§ Collected material
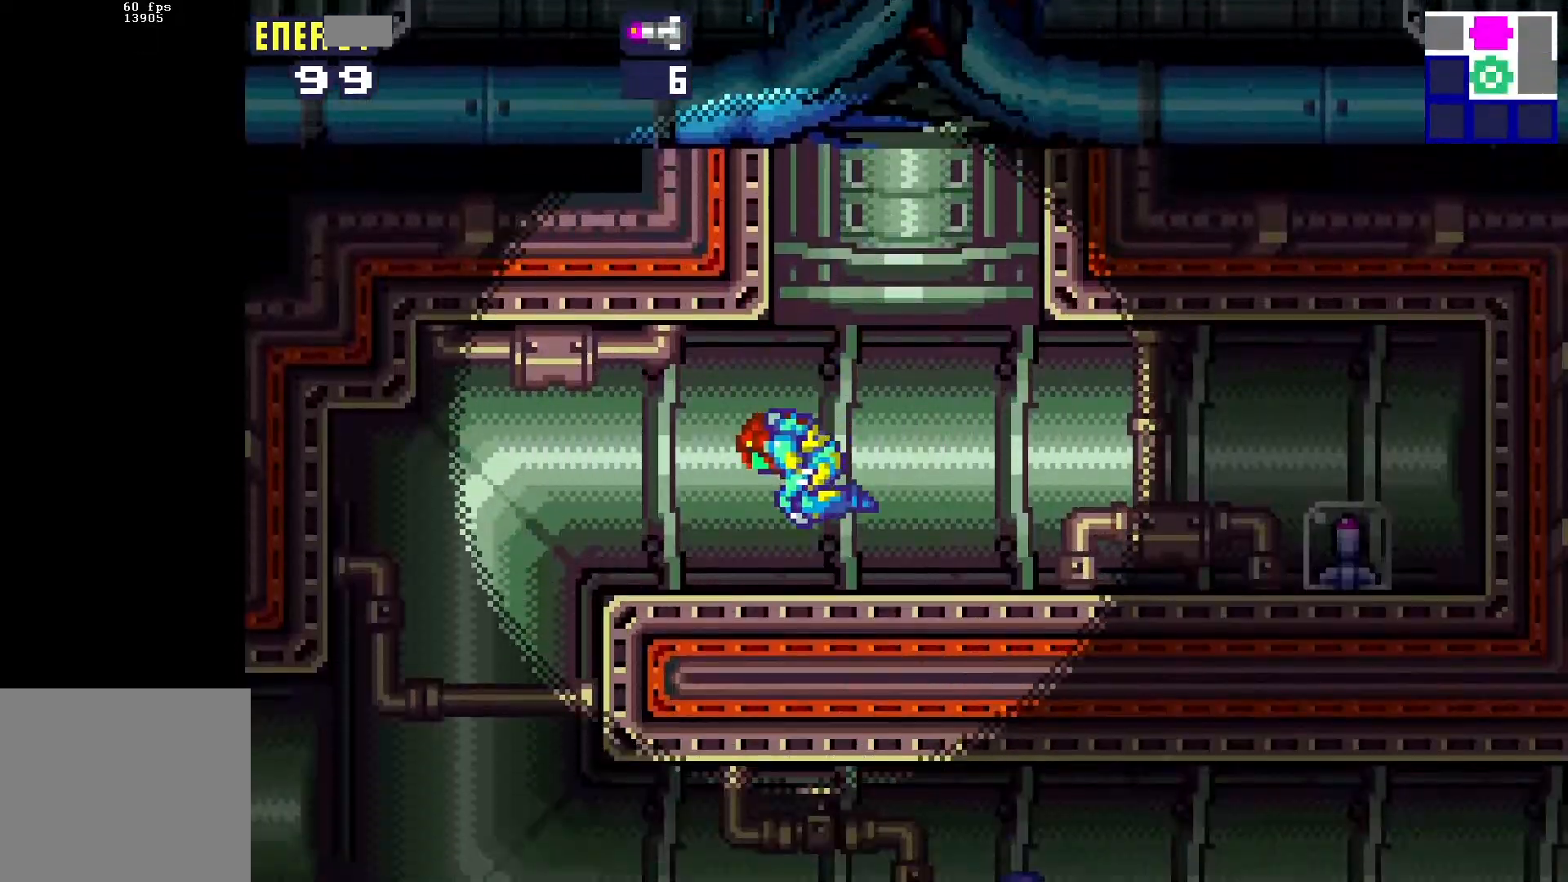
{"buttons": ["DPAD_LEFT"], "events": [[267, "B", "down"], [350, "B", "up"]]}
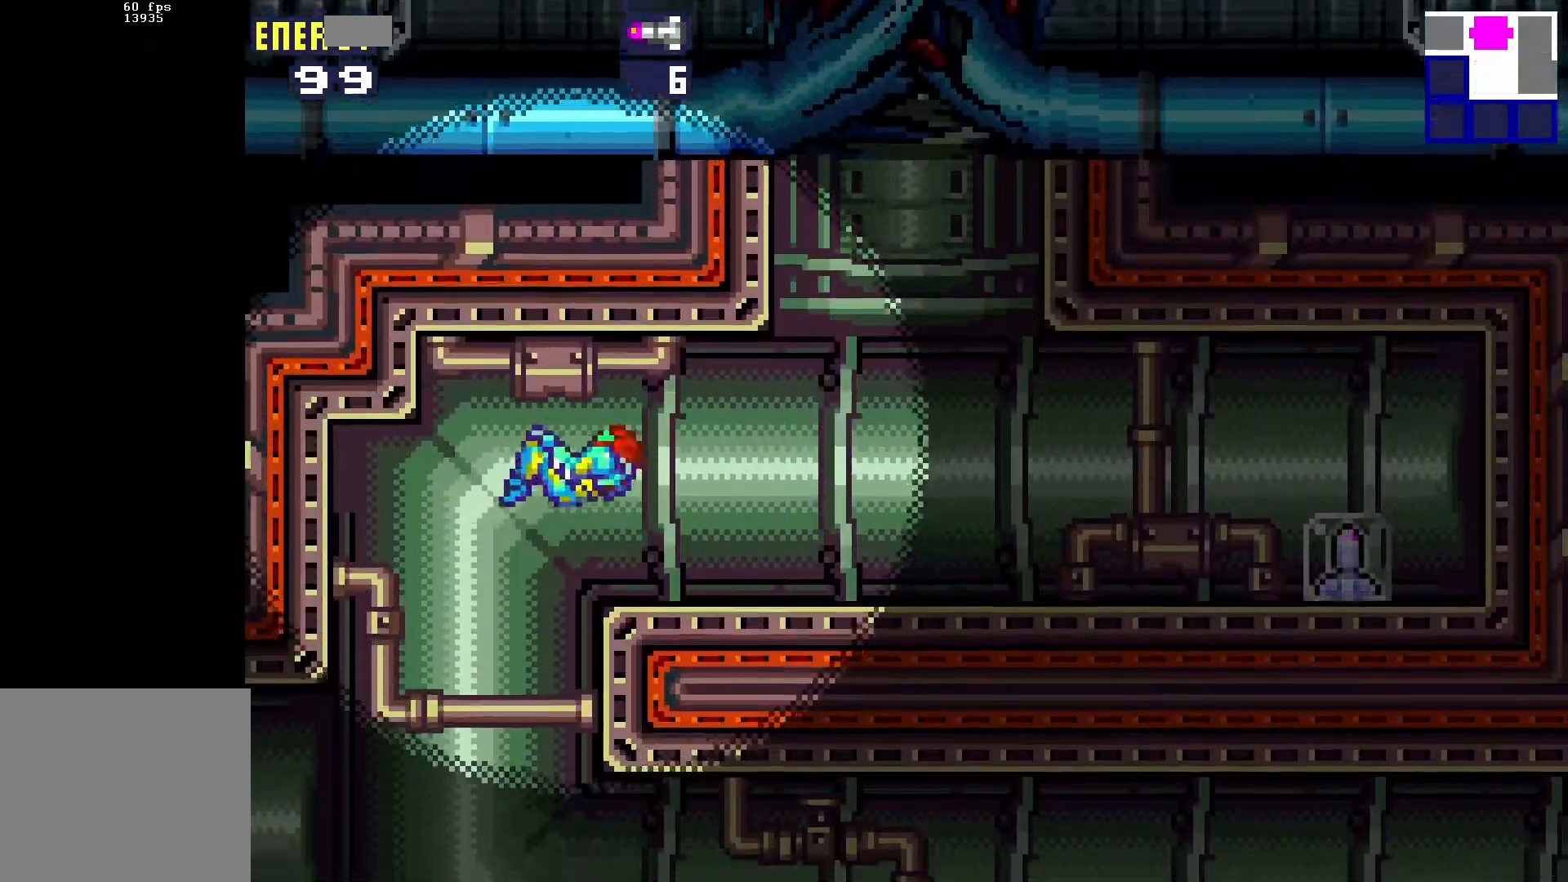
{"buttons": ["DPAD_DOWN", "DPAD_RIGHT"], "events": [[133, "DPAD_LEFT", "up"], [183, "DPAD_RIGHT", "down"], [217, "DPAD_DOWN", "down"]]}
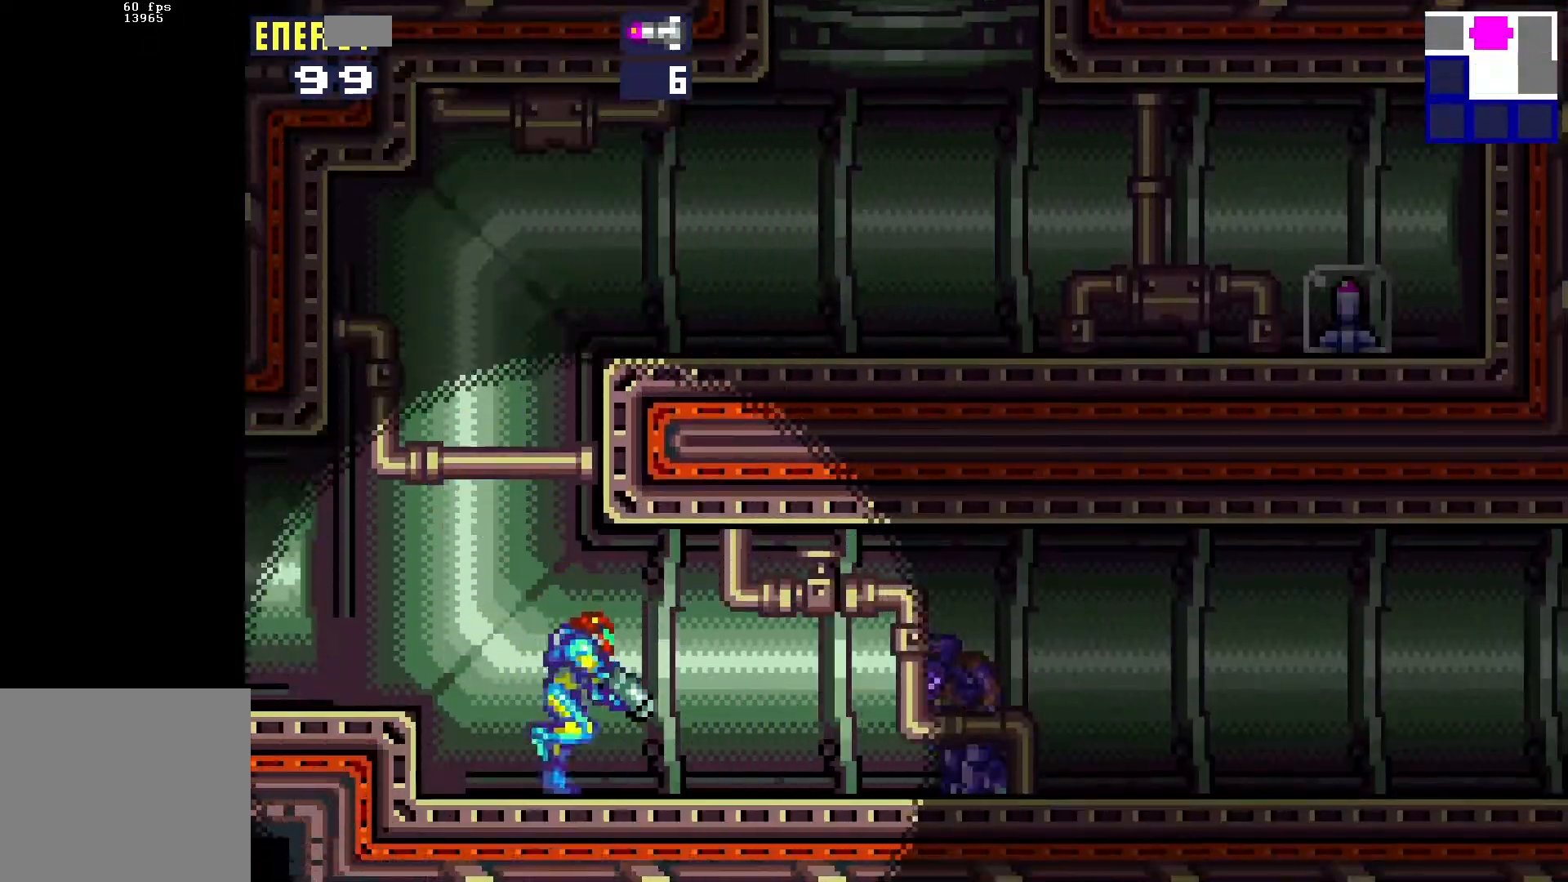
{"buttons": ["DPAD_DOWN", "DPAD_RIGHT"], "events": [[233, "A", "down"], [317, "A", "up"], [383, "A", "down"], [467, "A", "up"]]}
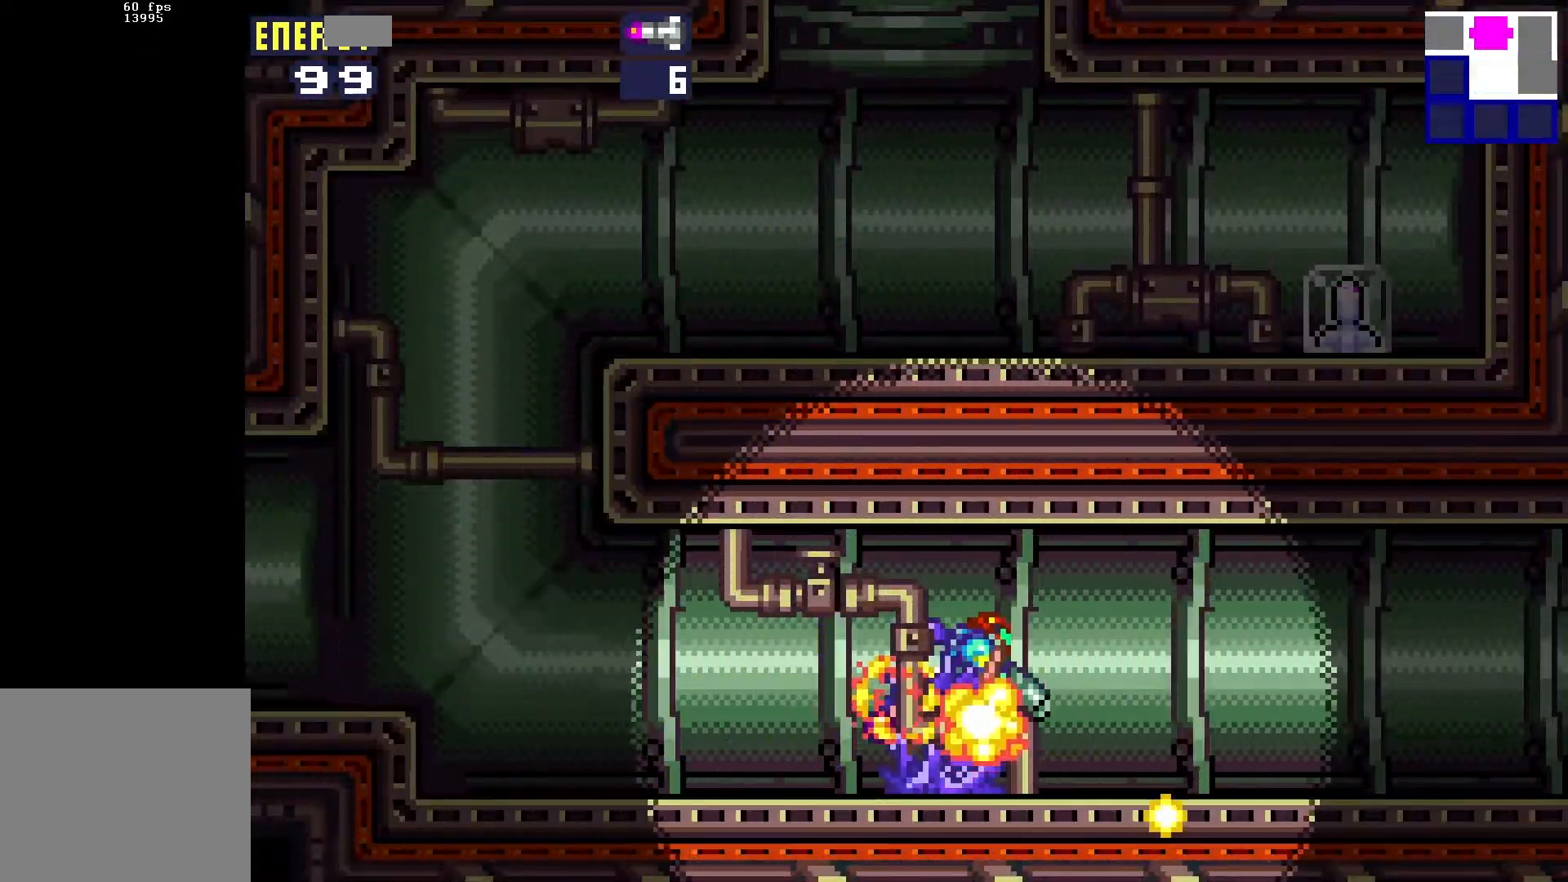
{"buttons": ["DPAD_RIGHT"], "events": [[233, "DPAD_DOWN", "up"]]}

§ Task item
Print the listing word for word, but omit the pictures.

§ Completed task
{"buttons": ["DPAD_LEFT"], "events": [[267, "B", "down"], [350, "B", "up"]]}
{"buttons": ["DPAD_DOWN", "DPAD_RIGHT"], "events": [[133, "DPAD_LEFT", "up"], [183, "DPAD_RIGHT", "down"], [217, "DPAD_DOWN", "down"]]}
{"buttons": ["DPAD_DOWN", "DPAD_RIGHT"], "events": [[233, "A", "down"], [317, "A", "up"], [383, "A", "down"], [467, "A", "up"]]}
{"buttons": ["DPAD_RIGHT"], "events": [[233, "DPAD_DOWN", "up"]]}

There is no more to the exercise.